PAGE EXCERPT:
========================

[CRIU] [PATCH 3/7] seccomp: add support for SECCOMP_MODE_FILTER

Fri Nov 13 13:58:18 PST 2015

On Thu, Nov 12, 2015 at 10:58:22AM +0300, Pavel Emelyanov wrote:
> 
> >>> +			continue;
> >>> +		}
> >>> +
> >>> +		info = xmalloc(sizeof(*info));
> >>> +		if (!info)
> >>> +			goto out;
> >>> +		seccomp_filter__init(&info->filter);
> >>> +
> >>> +		info->filter.filter.len = len * sizeof(struct sock_filter);
> >>> +		info->filter.filter.data = xmalloc(info->filter.filter.len);
> >>> +		if (!info->filter.filter.data)
> >>> +			goto out;
> >>> +
> >>> +		memcpy(info->filter.filter.data, buf, info->filter.filter.len);
> >>> +
> >>> +		info->prev = infos;
> >>> +		infos = info;
> >>> +	}
> >>> +
> >>> +save_infos:
> >>> +	info_count = i;
> >>> +
> >>> +	m = xrealloc(filters, sizeof(*filters) * (next_filter_id + info_count));
> >>
> >> Why do we allocate that many memory? Part of the filters where "inherited".
> >> Can you describe what kind of data structure is built behind the filters
> >> pointer? It's some tree, but I don't get how it exactly looks and how pstree
> >> items point inside it.
> > 
> > Yeah, this is a little strange. There are two sets of pointers to the
> > filters. The first is the "tree" style from pstree, used for resolving
> > inheritance relationships. The second set is this one, which is just a
> > big array with everything. This is used for dumping (and freeing) the
> > actual filters.

========================

(A block of data)
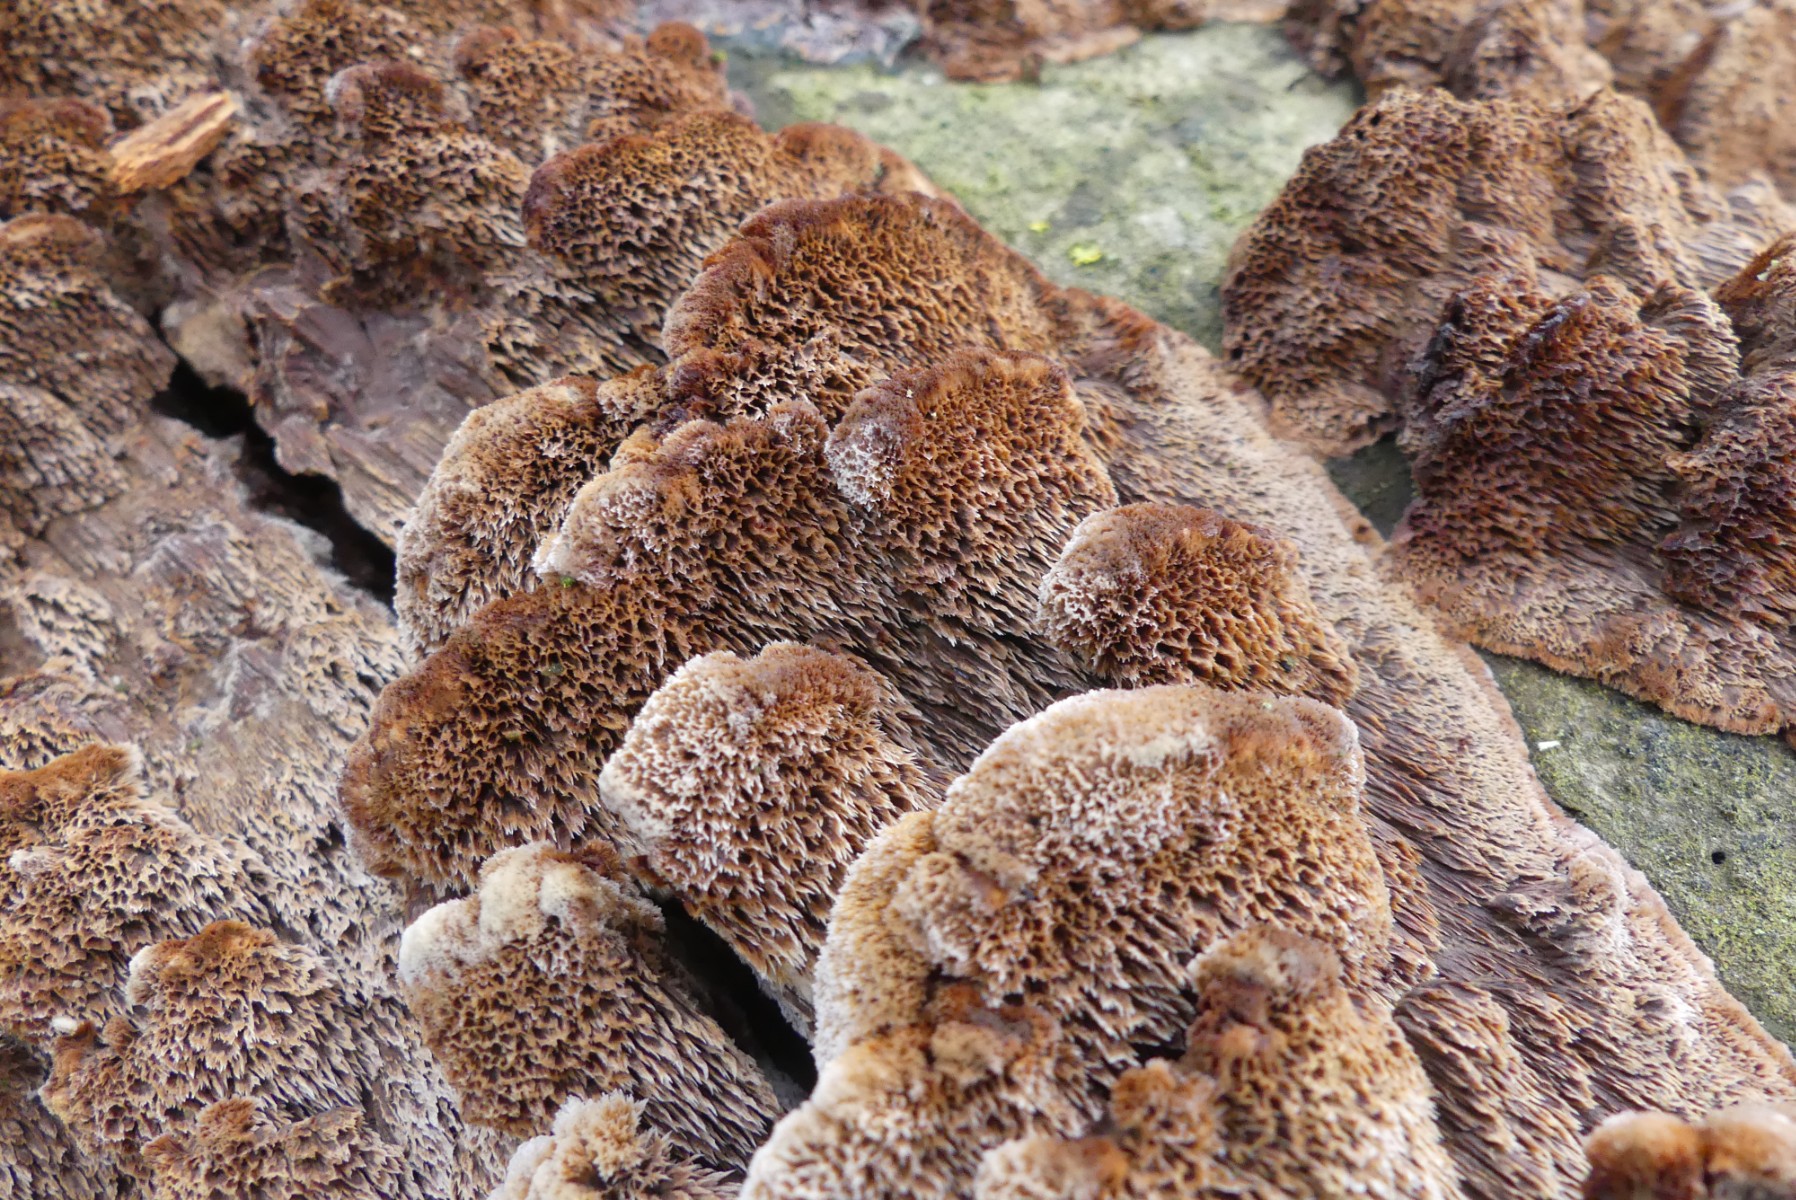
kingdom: Fungi
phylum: Basidiomycota
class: Agaricomycetes
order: Hymenochaetales
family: Hymenochaetaceae
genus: Mensularia
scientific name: Mensularia nodulosa
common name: bøge-spejlporesvamp
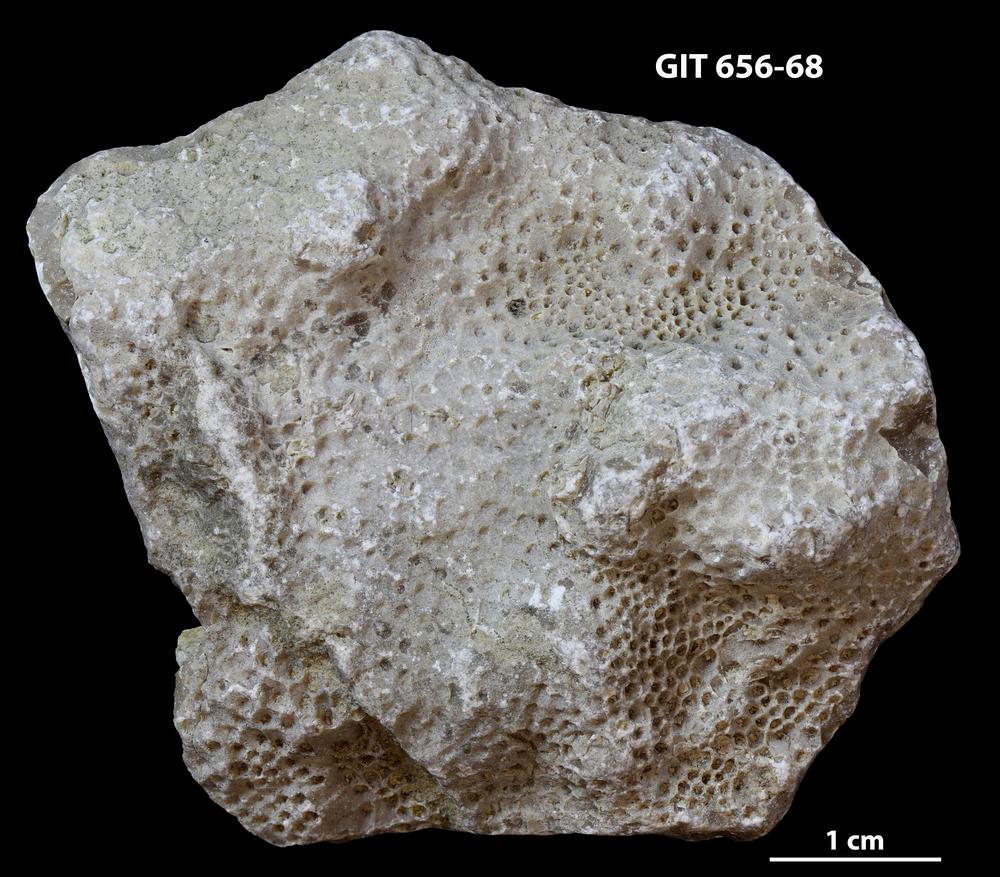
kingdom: Animalia
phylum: Cnidaria
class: Anthozoa
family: Favositidae
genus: Favosites
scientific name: Favosites
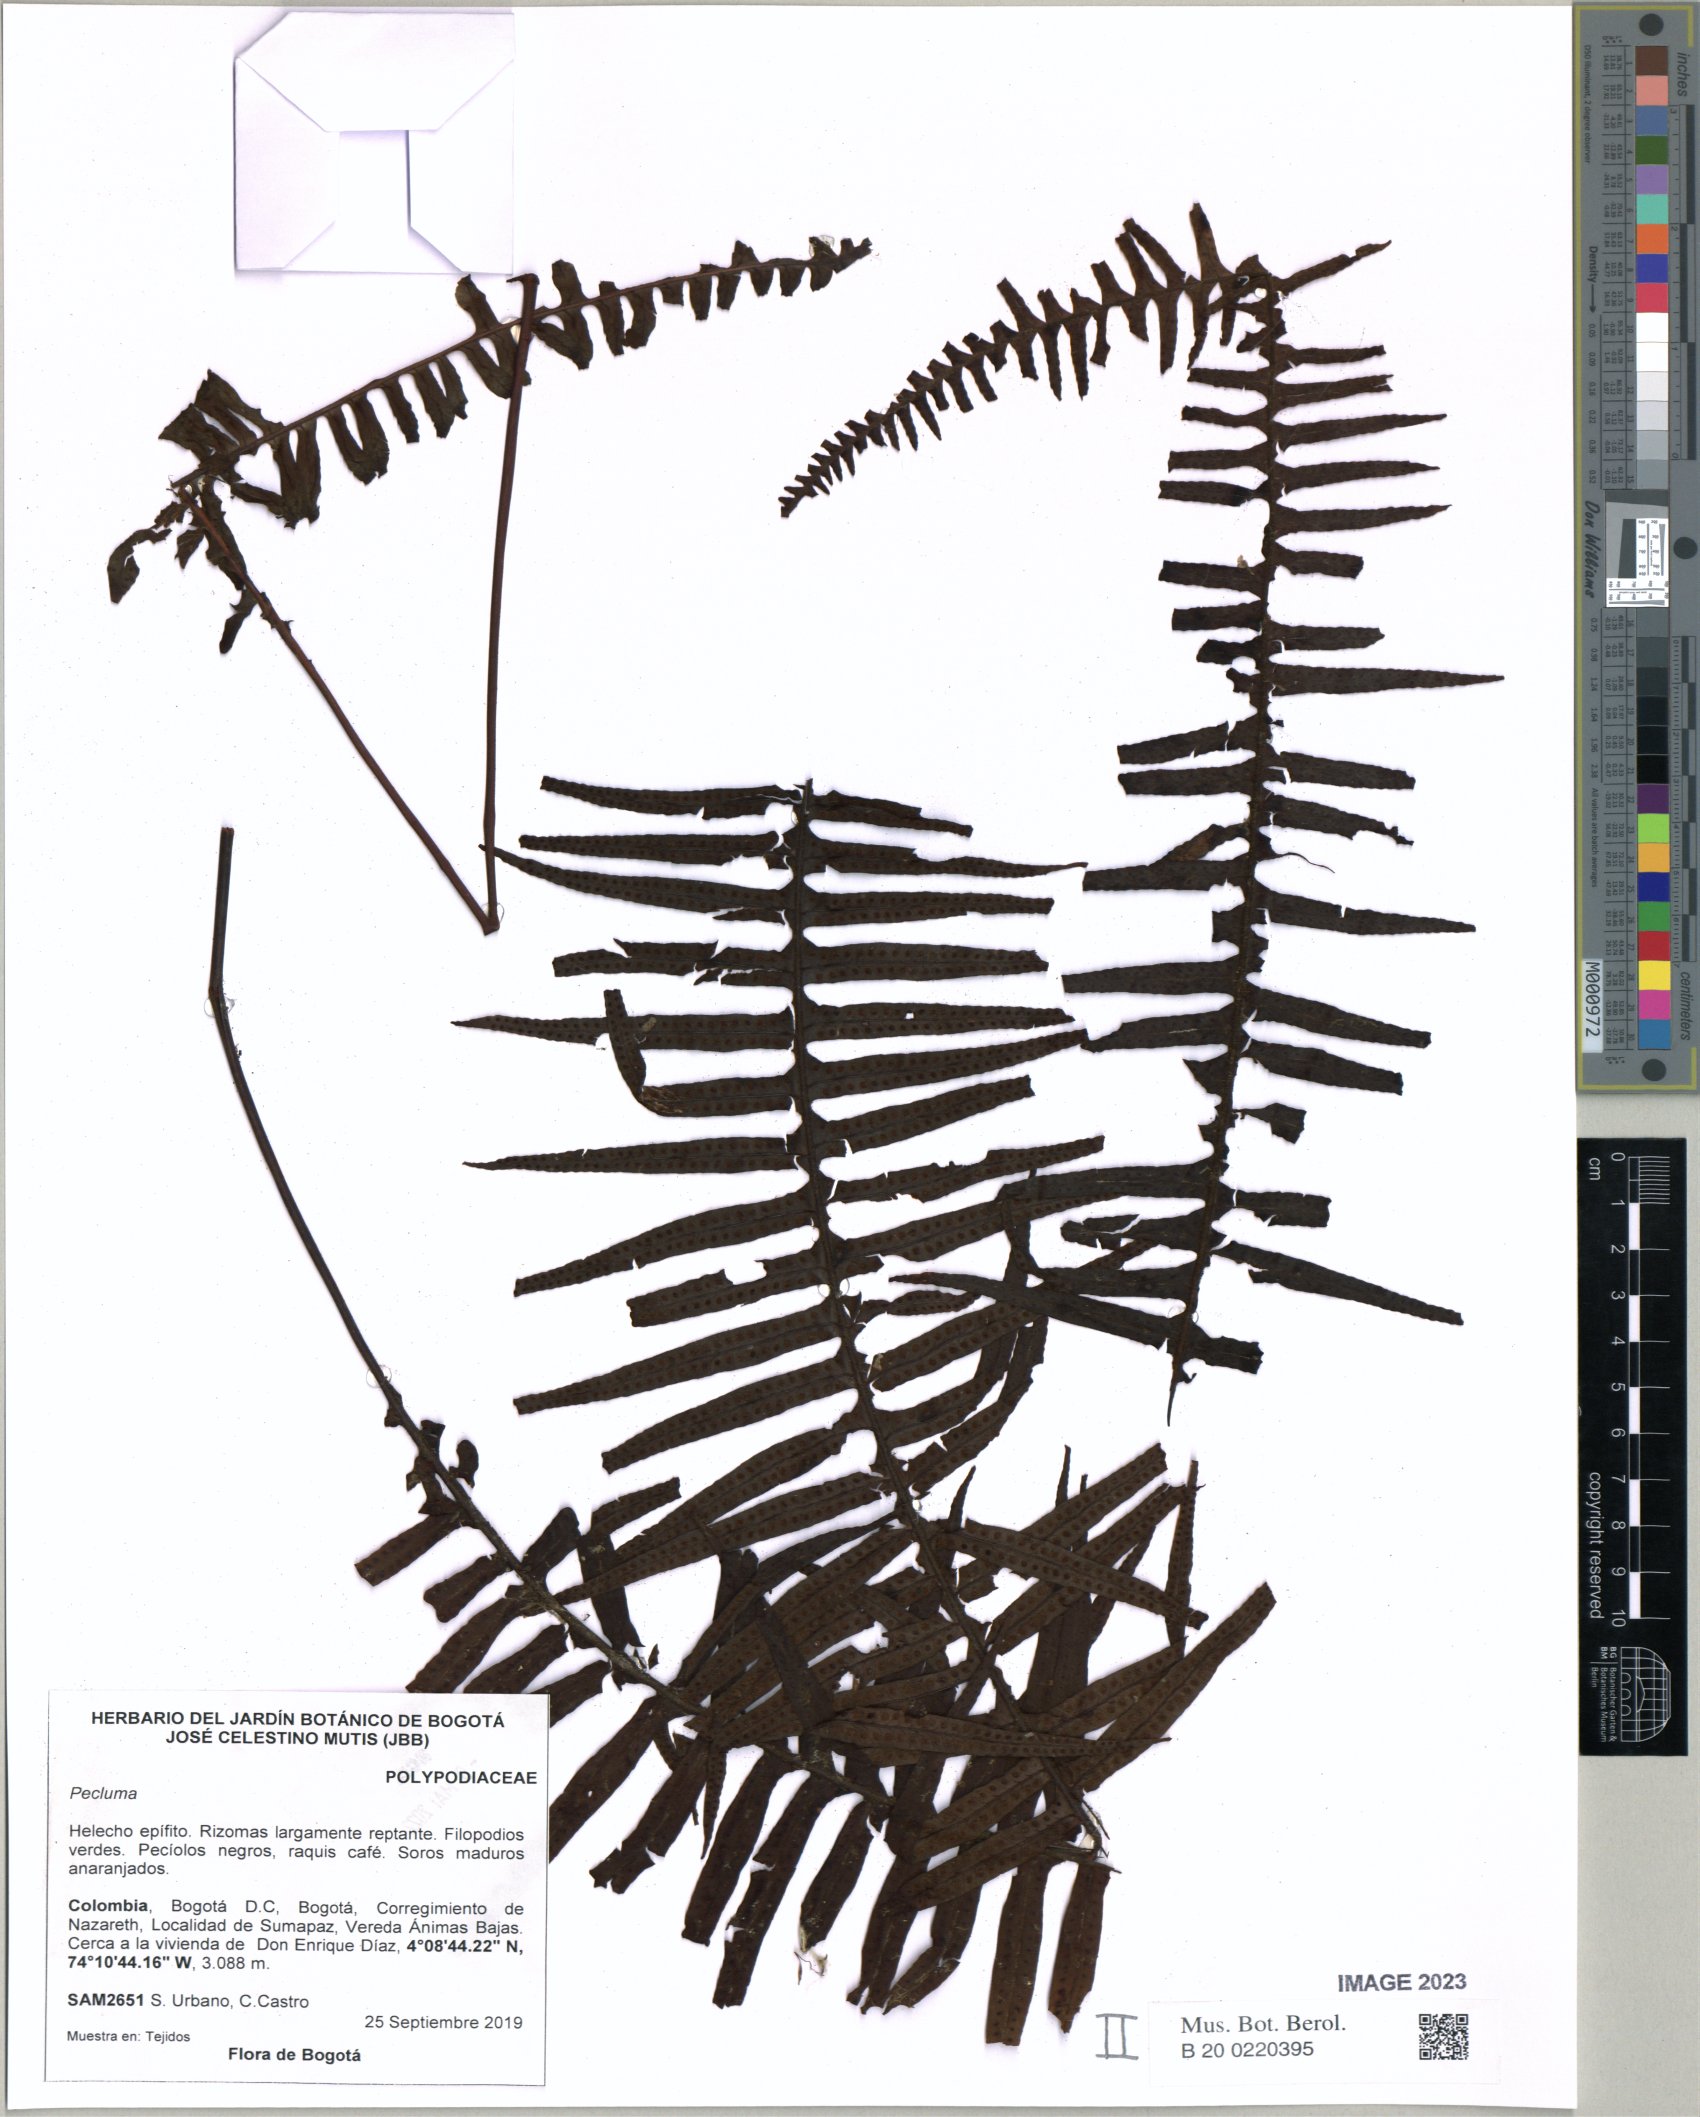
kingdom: Plantae
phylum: Tracheophyta
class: Polypodiopsida
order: Polypodiales
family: Polypodiaceae
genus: Pecluma
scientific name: Pecluma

========================

REQUIREMENTS: In the seccomp patch thread, what is the second set of filter pointers, the big array, used for?

THE RESULT: Dumping (and freeing) the actual filters.